Nevertheless it is also true that at its best, and for those who can get it. council housing has also been a means for workers to obtain low cost housing — a pitifully small step in the direction of recognising people’s need for warm, dry, decent homes. But even that tiny glimmer of recognition of the importance of collective provision is now under attack. The government’s main purpose in this legislation is the continued encouragement of home “ownership” and the removal from local authorities of the responsibility for housing. They aim to achieve these objectives in a number of ways:

 

  • Offering council tenants further inducements to buy their homes while at the same time discouraging local authorities from building any new homes for rent through new arrangements for housing finance (see below).
  • Setting up Housing Action Trusts (HATs) in certain inner city areas which will compulsorily take over all local authority tenancies in a designated area. Housing Action Trusts will be run by boards appointed (not elected) by the Secretary of State and unaccountable to either tenants or the local electorate.
  • The “Pick-a-Landlord” scheme — yet another Tory con-trick which uses the hijacked language of rights, freedom and choice. Under the proposals council tenants will be given the “right” to transfer their tenancy to a landlord of their choice — a tenants’ co-op, housing association or private landlord. Once the tenancy has been transferred — and it won’t be a case of individual houses or flats being transferred to new landlords but whole estates — it will not be able to be returned to the local authority.
Implications of the Housing Bill
The housing pressure group, Shelter, has said that the Bill will mean “a future where anyone who cannot afford to buy will find it almost impossible to find a decent home”. There will be fewer council houses to rent — some will be sold off to tenants, others will pass to new landlords under the “Pick-a-Landlord” scheme. The remaining council houses will either be those that are in such poor condition that no-one wants to buy them even at hugely discounted prices or so expensive as a result of higher local authority rents (see below on Housing Finance) that workers on low incomes will not be able to afford to live in them. Some of the worst council houses will become “dump” estates for the homeless and “problem” families for whom local authorities will still have responsibility under the Homeless Persons Act.

▶ [EXTRACTED RECORDS]:

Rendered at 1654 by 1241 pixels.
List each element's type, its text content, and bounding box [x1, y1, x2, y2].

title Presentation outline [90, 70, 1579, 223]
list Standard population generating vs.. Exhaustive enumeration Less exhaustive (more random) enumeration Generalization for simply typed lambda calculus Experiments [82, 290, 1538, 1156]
* * *
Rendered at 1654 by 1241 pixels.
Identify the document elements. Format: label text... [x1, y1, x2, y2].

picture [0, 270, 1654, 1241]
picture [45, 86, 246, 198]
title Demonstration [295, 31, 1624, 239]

▶ [TO BE DONE]:
a) According to the Housing Bill passage, who appoints the boards that run Housing Action Trusts?
b) Decide whether each statement agrees with the Housing Bill passage, and support each yes or no with the deciding words quoted from it. (i) Housing Action Trust boards are elected by the tenants. (ii) A tenancy transferred under the "Pick-a-Landlord" scheme cannot go back to the local authority. (iii) Shelter says the Bill will make it easier for people who cannot afford to buy to find a decent home.
c) Pick up the Housing Bill passage after its final sentence and write on from there.

▶ [OUTPUTS FOR THE TASKS]:
a) The Secretary of State.

b)
(i) No: "run by boards appointed (not elected) by the Secretary of State"
(ii) Yes: "it will not be able to be returned to the local authority"
(iii) No: "a future where anyone who cannot afford to buy will find it almost impossible to find a decent home"

c)
 

Housing Associations have, until now, had a policy of providing good quality housing for people on low incomes or with special needs. Under the government’s proposals. Housing Associations are intended to have an increased role in the provision of housing. However, they will also be forced to change their priorities and policies in order to fit in with the demands of that new role (see inset on Housing Associations). Firstly, they will be forced to raise their rents; secondly, they will be obliged to restrict the number of low income tenants in any development. In other words they will end up behaving in much the same way as any other large institutional landlord — providing housing for those who can pay rather than for those on low incomes or with special needs.

 

The removal of Rent Act protection and the establishment of new kinds of tenancies in the private rented sector (see below) is also likely to mean higher rents, harassment by landlords, illegal evictions and the selling of rented property by speculators at huge profits.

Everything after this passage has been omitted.